All of this is great, but what compute CapEx owners really need is the simulation and data exploration and data visualization to ensure the decisions are accurate continuously. Then you need to automate so that this whole process is self optimizing.
Very few CFO/IT Controllers/VP IT Finance are getting there or even have an initiative in place today for dynamic 4-7 tier pricing schemes, but they all still have to stitch many things together for the full nirvana state to be achieved. I feel this is critical to anyone that runs computing CapEx assets to look at how you can get the most utilization out of your assets and be application centric in your cost analysis to ensure that the workloads are on the most expertly architected systems, using the right sized infrastructure continuously for it, and never pay a penny more for a commodity OS instance than you have to. Regardless of your view as supplier or buyer of perishable computing cycles because you will play both roles in the future.

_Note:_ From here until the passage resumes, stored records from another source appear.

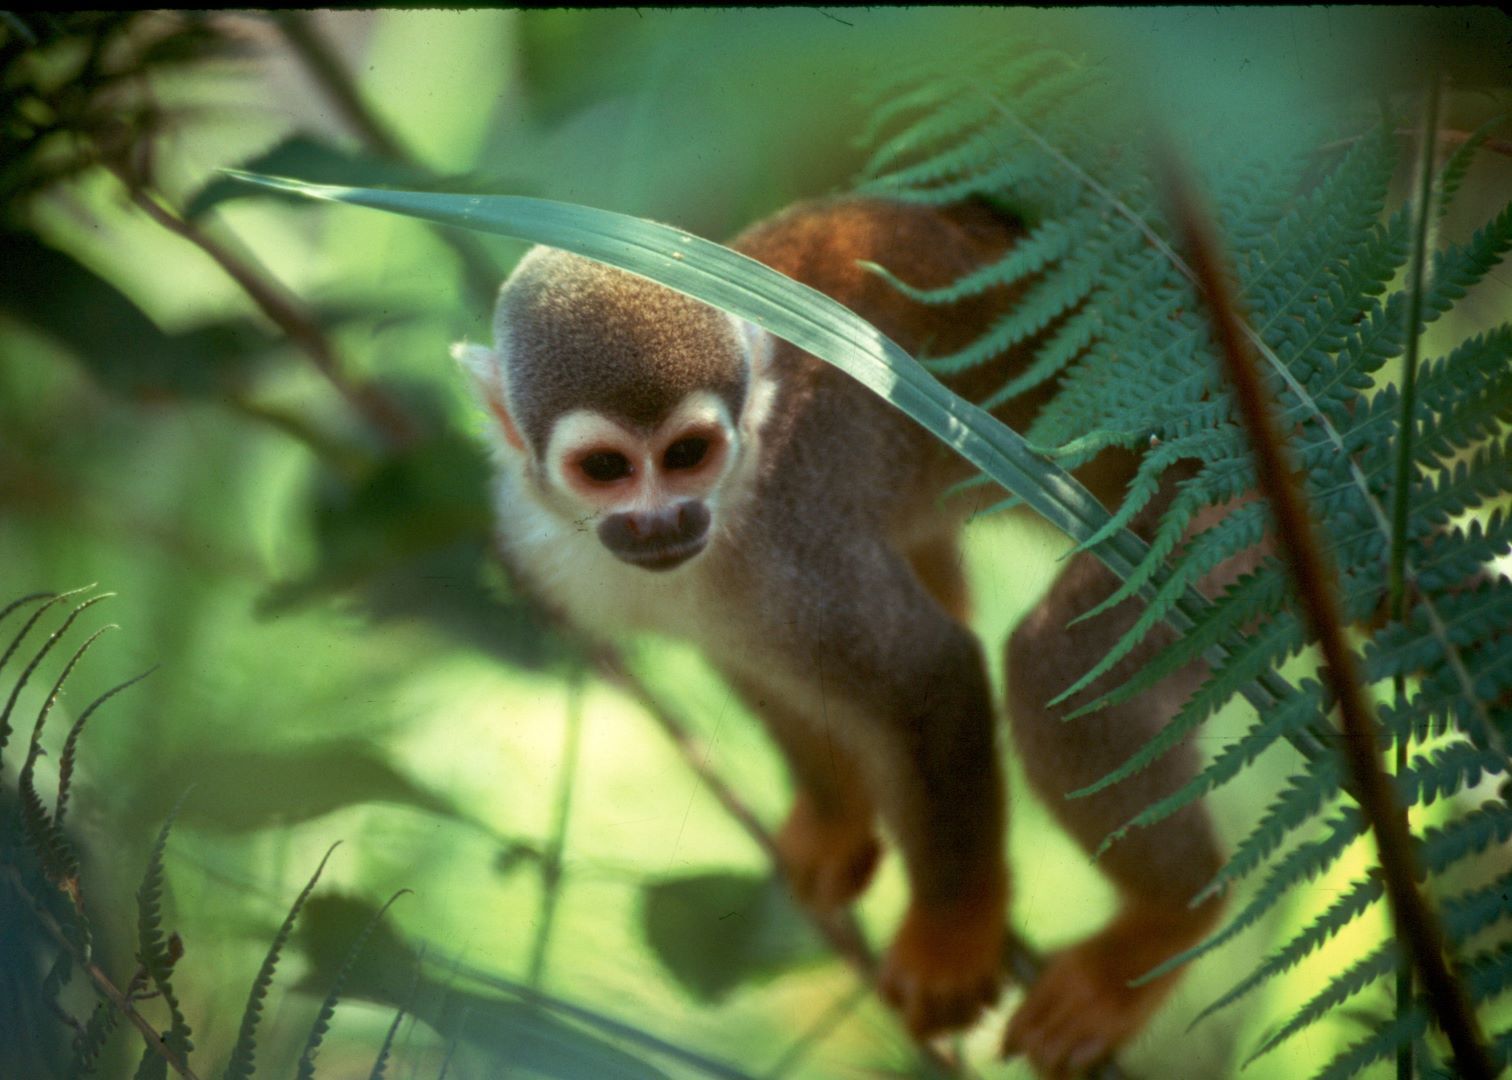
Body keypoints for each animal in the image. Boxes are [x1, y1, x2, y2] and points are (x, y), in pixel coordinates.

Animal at [453, 196, 1228, 1076]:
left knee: (1061, 668)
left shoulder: (794, 544)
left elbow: (929, 677)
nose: (666, 519)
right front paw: (832, 828)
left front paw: (951, 939)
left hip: (1217, 534)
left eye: (687, 454)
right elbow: (758, 671)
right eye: (607, 469)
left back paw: (1164, 926)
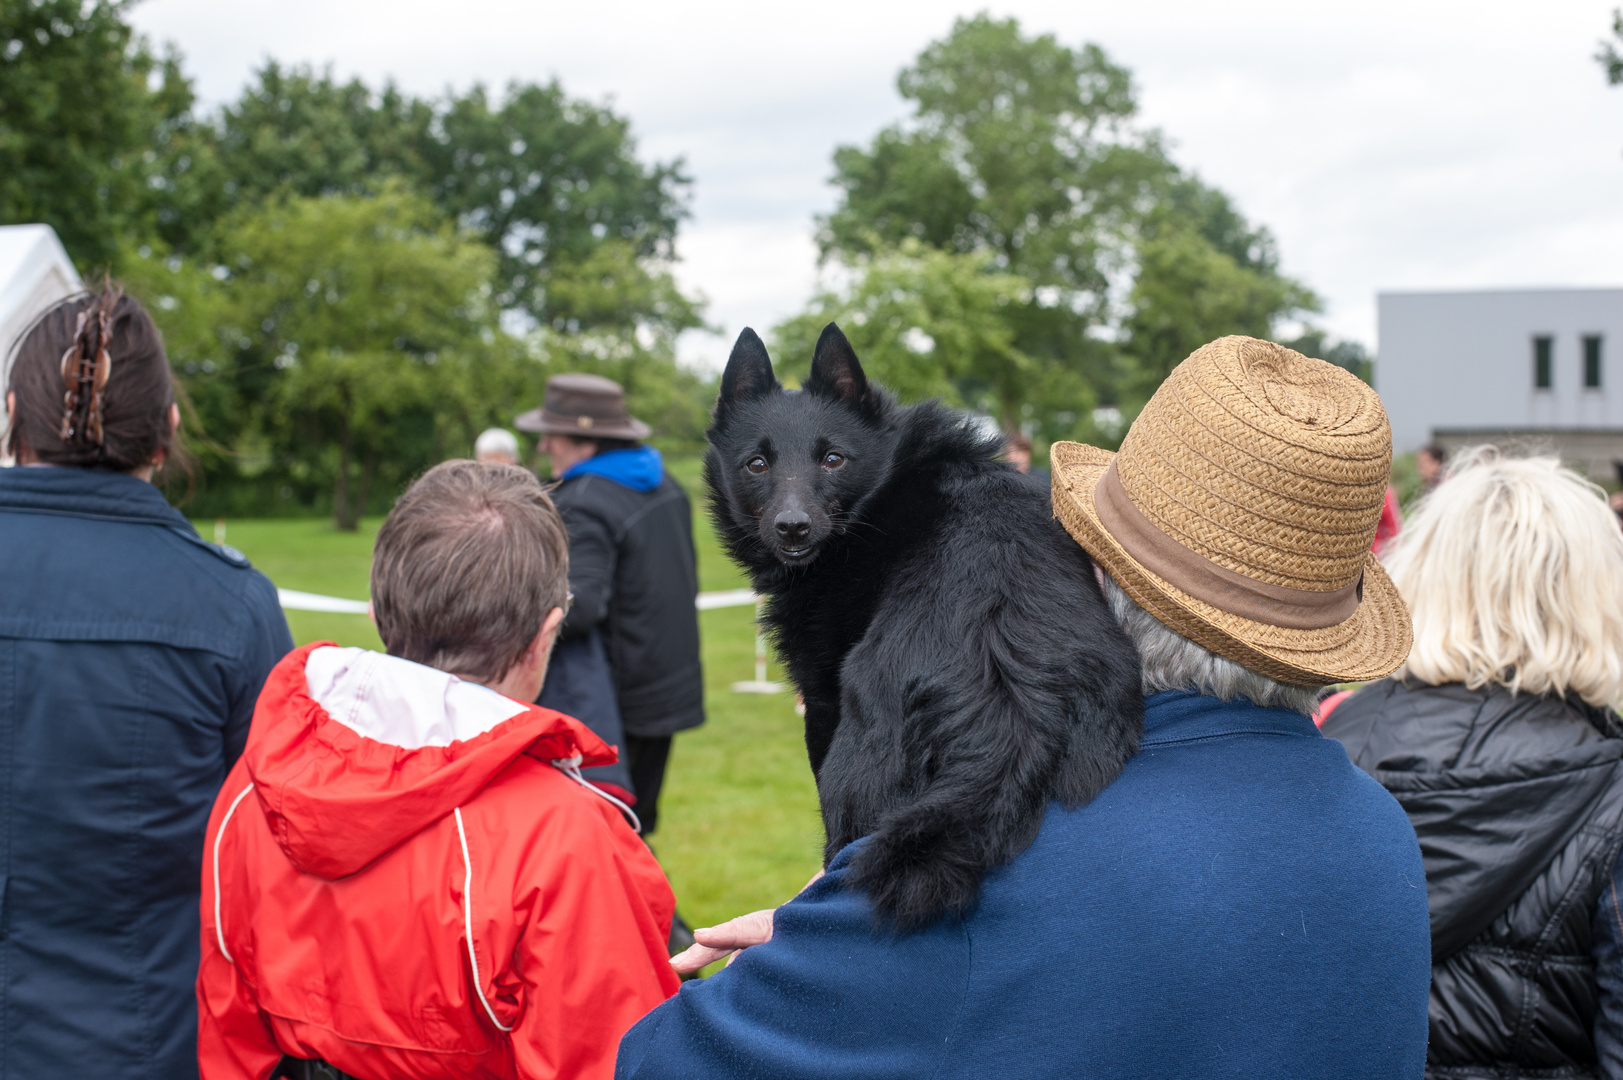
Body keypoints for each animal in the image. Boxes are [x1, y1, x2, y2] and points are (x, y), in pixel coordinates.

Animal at [707, 319, 1142, 928]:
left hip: (854, 768)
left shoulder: (820, 701)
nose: (793, 528)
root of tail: (1008, 714)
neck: (880, 493)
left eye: (833, 459)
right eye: (757, 464)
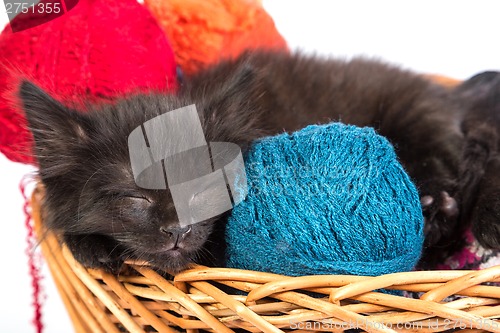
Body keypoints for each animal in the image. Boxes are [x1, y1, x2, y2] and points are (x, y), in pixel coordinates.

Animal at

How will you do that in 2015? 2016? How much bigger will we all let AWS get? How long will you accept anything less than 95% utilization of your IT CapEx?

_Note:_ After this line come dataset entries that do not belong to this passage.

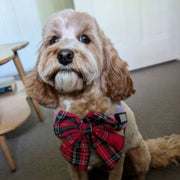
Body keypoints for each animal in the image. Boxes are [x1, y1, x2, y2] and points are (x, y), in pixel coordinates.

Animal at [25, 9, 180, 180]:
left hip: (137, 155)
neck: (81, 102)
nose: (64, 55)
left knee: (140, 174)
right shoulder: (73, 161)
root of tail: (147, 145)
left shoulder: (116, 158)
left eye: (85, 38)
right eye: (54, 39)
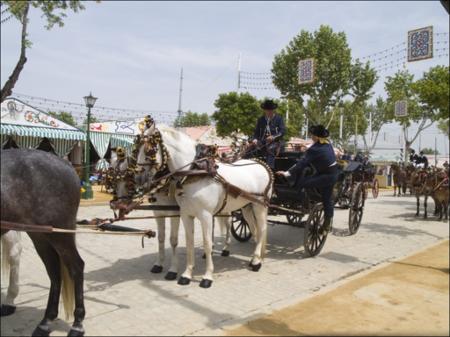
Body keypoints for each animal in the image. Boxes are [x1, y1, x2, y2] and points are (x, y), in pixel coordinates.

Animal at [1, 150, 85, 336]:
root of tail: (66, 164)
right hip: (40, 234)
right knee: (54, 273)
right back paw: (46, 322)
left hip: (61, 235)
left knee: (76, 268)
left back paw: (77, 324)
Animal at [136, 124, 270, 288]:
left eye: (149, 150)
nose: (138, 179)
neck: (195, 171)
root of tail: (261, 164)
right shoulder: (184, 214)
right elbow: (188, 242)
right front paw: (186, 274)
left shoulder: (204, 215)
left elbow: (207, 243)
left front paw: (207, 277)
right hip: (246, 207)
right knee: (253, 228)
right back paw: (253, 257)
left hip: (260, 206)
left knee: (262, 229)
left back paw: (256, 261)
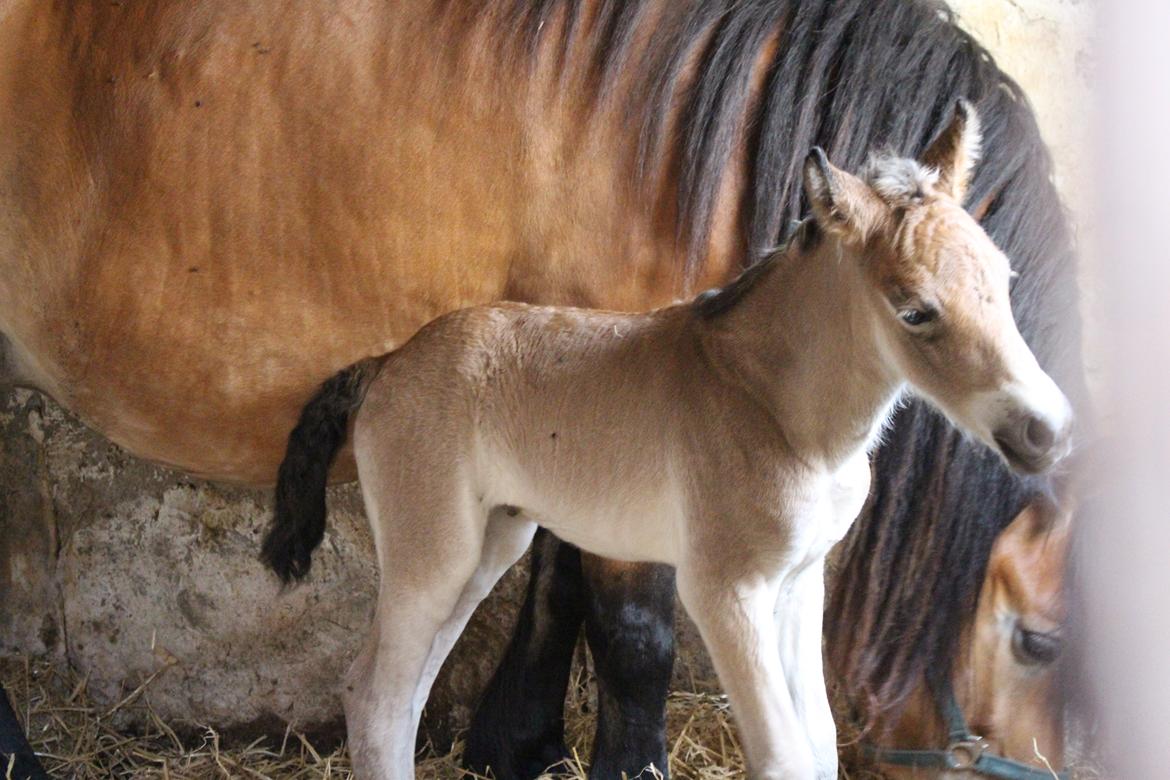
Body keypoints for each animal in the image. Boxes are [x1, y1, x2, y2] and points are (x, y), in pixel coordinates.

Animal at [265, 105, 1071, 780]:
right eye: (914, 311)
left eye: (1004, 279)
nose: (1048, 431)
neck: (777, 412)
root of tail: (385, 365)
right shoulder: (725, 589)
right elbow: (783, 756)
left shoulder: (798, 584)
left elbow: (818, 748)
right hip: (433, 552)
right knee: (378, 696)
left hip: (492, 543)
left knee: (394, 689)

Very interesting read Brent E.. The Internet of things (IoT) and the constant need for Big Data will drive efficiencies for the nimble and agile companies that want to differentiate themselves in any given vertical. The new paradigm of compute and cost will evolve quickly when customers can qualify, test and implement the architectures you propose. Simplicity will be key, but the ultimate driver will be the savings on multiple fronts that will get the attention of a CFO that wants to differentiate themselves from the herd and gain a true competitive advantage.
Interesting read. The analogy to airline pricing and yield management is a good one. But sophisticated as that has become, it is an essentially static technology and service. When technology, services and pricing models all evolve continually and feed back into each other this is only going to become more complex. Will be interesting to see if any equilibriums appear.